*PROBLEMS TO WORK ON*.
1. In the review of Lionel Shriver's novel A Better Life, condense the paragraph that begins "In his 1987 novel" into a shorter version that keeps its main facts.
2. Carry on the review of Lionel Shriver's novel A Better Life, picking up after its final sentence.

*GIVEN PASSAGE*.
====================
The Bonfire of Open Borders

Lionel Shriver’s A Better Life is a cautionary tale—if it is not too late.

This essay first appeared in Chronicles on July 8, 2026 (here). Thanks to Real Clear Policy!

In his 1987 novel The Bonfire of the Vanities, Tom Wolfe lampooned 1980s New City City— and its rampant street crime, self-important bond traders, race hustlers, biased media, and feckless elected officials—in a manner that was both scathing and funny. Lionel Shriver’s A Better Life gives the same mordant treatment to Brooklyn’s anti-ICE, open borders do-gooders, in the process exposing the overall softness, feminization, and vulnerability of blue America in the 2020s. The difference is, A Better Life is only funny in a dark comedy sense. The disturbing pathos Shriver deftly presents in the fictional household of divorcee Gloria Bonaventura and her 26-year-old unemployed son, Nico (who returned home four years earlier after completing his engineering studies at Fordham), is a grim and disquieting morality tale, not a satire.
====================
*AVAILABLE DATA*.
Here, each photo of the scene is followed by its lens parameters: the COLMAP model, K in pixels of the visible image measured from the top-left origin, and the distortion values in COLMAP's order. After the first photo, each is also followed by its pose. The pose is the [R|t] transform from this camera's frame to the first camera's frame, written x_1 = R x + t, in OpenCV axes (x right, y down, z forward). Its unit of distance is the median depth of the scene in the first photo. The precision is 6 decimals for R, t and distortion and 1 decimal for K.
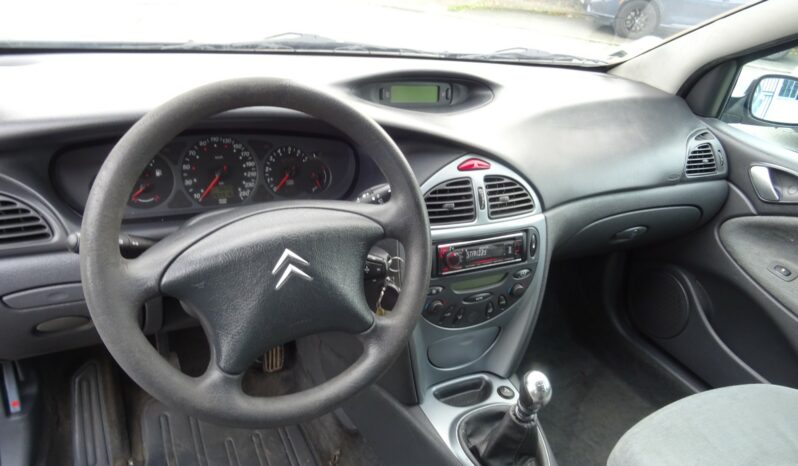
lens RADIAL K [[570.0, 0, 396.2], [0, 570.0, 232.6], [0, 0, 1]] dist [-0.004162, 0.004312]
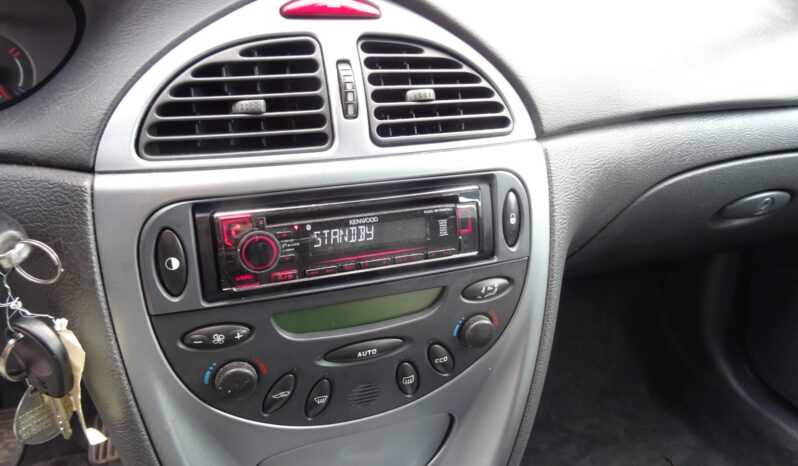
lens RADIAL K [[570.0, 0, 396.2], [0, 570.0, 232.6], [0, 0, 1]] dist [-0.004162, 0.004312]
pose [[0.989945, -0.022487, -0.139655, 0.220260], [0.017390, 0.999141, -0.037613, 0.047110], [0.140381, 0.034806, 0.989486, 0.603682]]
====================
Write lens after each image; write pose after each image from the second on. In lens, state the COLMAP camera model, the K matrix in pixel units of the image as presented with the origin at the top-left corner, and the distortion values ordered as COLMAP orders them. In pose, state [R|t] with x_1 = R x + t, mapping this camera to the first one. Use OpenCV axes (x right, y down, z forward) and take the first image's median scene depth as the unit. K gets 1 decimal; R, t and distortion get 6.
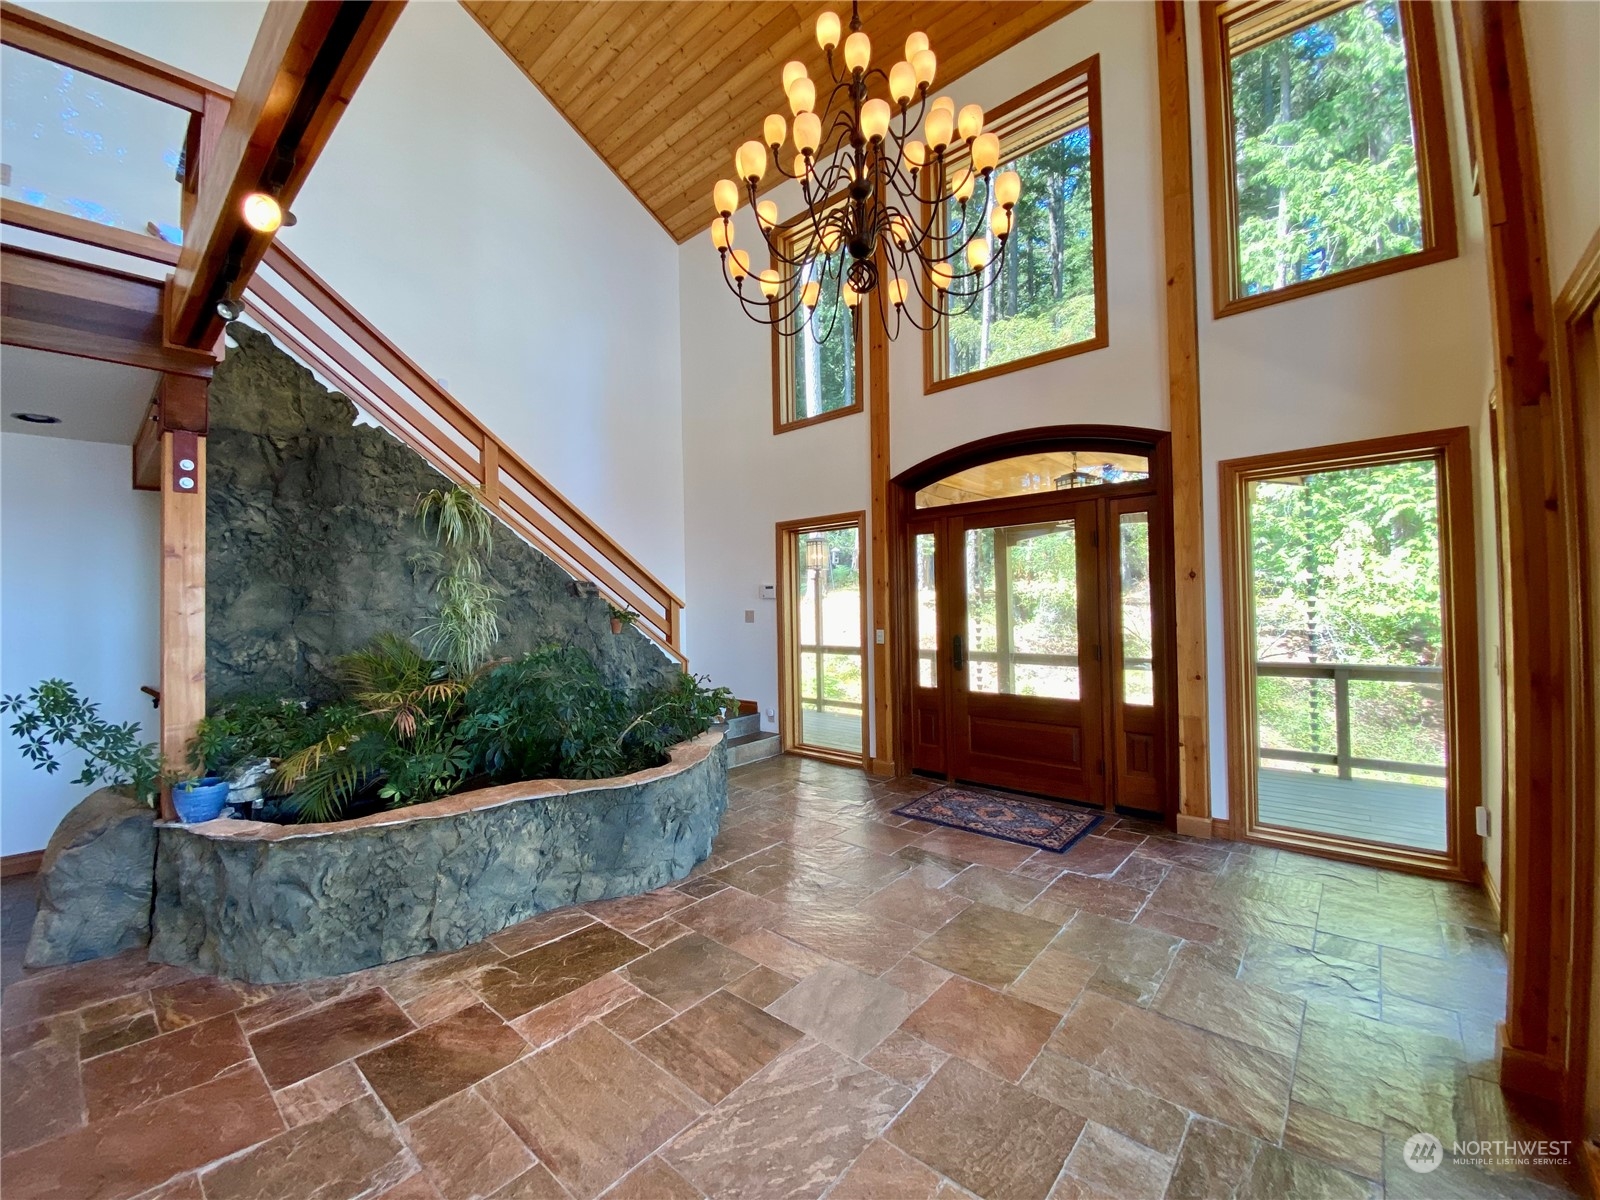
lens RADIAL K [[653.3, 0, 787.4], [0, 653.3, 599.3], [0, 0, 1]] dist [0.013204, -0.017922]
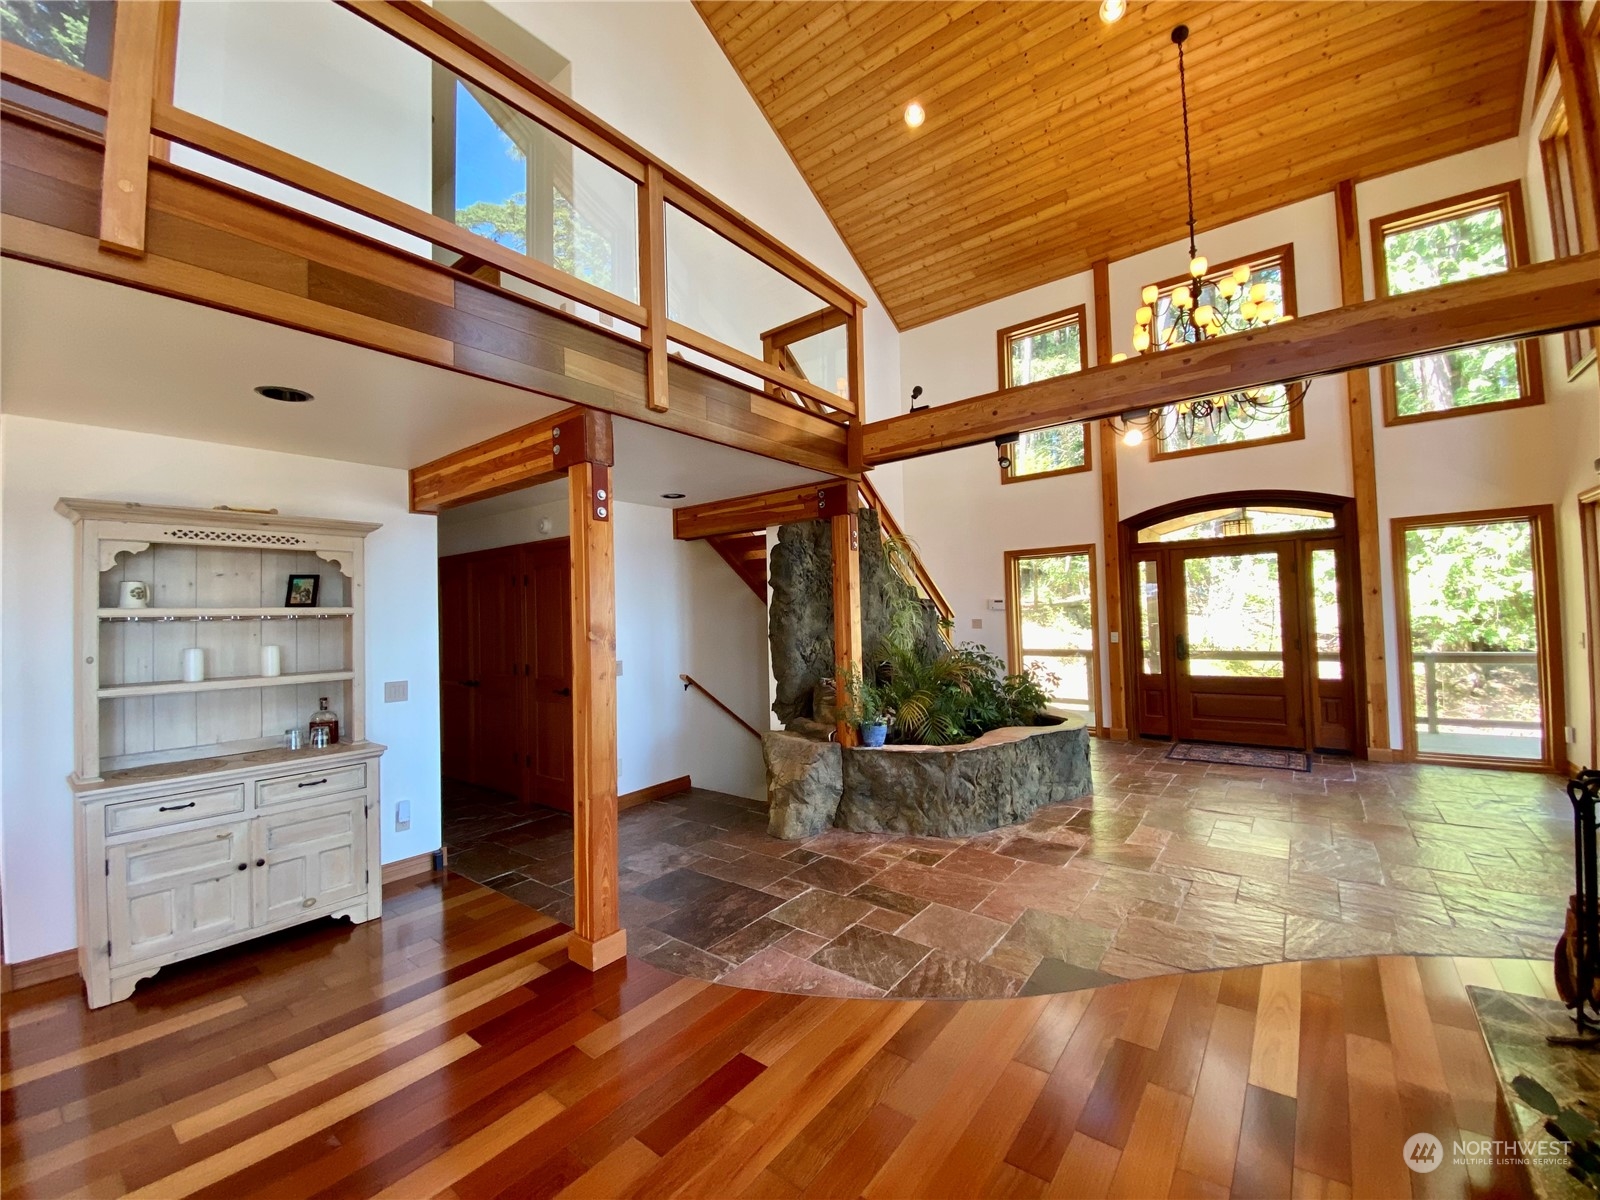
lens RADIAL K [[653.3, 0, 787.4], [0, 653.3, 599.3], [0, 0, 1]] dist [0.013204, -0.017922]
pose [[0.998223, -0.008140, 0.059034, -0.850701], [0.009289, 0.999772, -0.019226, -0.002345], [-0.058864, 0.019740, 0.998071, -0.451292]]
====================
*ANSWERS FOR THIS EXERCISE*.
1. Tom Wolfe's 1987 novel The Bonfire of the Vanities mocked the 1980s city, with its street crime, self-important bond traders, race hustlers, biased media, and feckless officials, in a way that was scathing and funny. Lionel Shriver's A Better Life treats Brooklyn's anti-ICE, open borders do-gooders with the same mordant tone and exposes the softness, feminization, and vulnerability of blue America in the 2020s. Unlike Wolfe's novel, however, it is funny only as dark comedy. Its story centers on divorcee Gloria Bonaventura and her 26-year-old unemployed son, Nico, who moved back home four years earlier after finishing engineering studies at Fordham. It is a grim, disquieting morality tale rather than a satire.

2.
The Bonfire of the Vanities for our time

Just as the nation was overwhelmed by illegal alien invaders under Joe Biden, in A Better Life Brooklyn (and the upscale Bonaventura household in particular) comes under siege from Honduran “asylum seekers” attracted by a cornucopia of free stuff and “birthright citizenship” for their offspring. Many young white men in America, unaccustomed to struggle, have become passive, lazy, and celibate—devoid of drive and ambition. Females have surrendered to the suicidal empathy of raw emotion. TDS is ubiquitous. Male adults are strangely absent; the police are useless; estrogen and timidity prevail. Foreign-born immigrants hold Americans in disdain, and uber-macho Hispanic men are not afraid to exploit their hosts’ gullibility and lack of resistance.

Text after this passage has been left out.